THE TASK: Each line of the records that includes "Acreditamos" should be found and copied.

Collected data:

○ ○ ○

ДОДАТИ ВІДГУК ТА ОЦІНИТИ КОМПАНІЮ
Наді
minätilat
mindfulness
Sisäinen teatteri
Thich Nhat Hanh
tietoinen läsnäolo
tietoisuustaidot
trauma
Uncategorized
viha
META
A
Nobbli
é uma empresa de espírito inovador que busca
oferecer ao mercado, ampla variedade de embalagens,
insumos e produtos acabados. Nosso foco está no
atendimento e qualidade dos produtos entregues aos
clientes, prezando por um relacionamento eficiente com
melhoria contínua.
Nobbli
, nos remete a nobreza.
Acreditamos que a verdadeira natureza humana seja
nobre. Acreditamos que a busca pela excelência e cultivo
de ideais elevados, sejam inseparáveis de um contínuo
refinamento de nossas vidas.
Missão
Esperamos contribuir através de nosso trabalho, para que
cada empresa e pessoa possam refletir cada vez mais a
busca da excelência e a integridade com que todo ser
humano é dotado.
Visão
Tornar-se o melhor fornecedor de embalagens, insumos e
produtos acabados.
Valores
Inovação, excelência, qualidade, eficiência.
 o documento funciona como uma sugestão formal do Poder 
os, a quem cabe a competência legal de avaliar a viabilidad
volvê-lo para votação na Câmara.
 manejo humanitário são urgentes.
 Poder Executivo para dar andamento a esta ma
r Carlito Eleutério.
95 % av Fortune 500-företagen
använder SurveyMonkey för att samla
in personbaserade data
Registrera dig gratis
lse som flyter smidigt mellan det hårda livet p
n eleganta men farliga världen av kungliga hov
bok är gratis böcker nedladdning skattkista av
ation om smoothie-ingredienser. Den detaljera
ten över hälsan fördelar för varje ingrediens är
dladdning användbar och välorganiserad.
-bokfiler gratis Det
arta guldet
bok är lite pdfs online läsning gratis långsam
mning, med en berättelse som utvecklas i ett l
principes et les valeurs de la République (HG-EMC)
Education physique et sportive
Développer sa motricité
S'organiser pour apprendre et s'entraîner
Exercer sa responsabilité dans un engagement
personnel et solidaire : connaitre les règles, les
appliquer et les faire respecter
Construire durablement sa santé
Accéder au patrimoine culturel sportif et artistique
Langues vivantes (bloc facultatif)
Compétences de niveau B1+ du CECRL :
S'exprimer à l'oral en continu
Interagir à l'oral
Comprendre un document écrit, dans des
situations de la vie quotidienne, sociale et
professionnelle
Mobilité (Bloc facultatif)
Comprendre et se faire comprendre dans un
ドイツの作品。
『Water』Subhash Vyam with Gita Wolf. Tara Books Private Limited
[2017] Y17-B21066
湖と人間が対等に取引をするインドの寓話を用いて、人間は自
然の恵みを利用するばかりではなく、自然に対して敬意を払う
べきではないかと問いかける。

○ ○ ○

WRITTEN ANSWER:
Acreditamos que a verdadeira natureza humana seja
nobre. Acreditamos que a busca pela excelência e cultivo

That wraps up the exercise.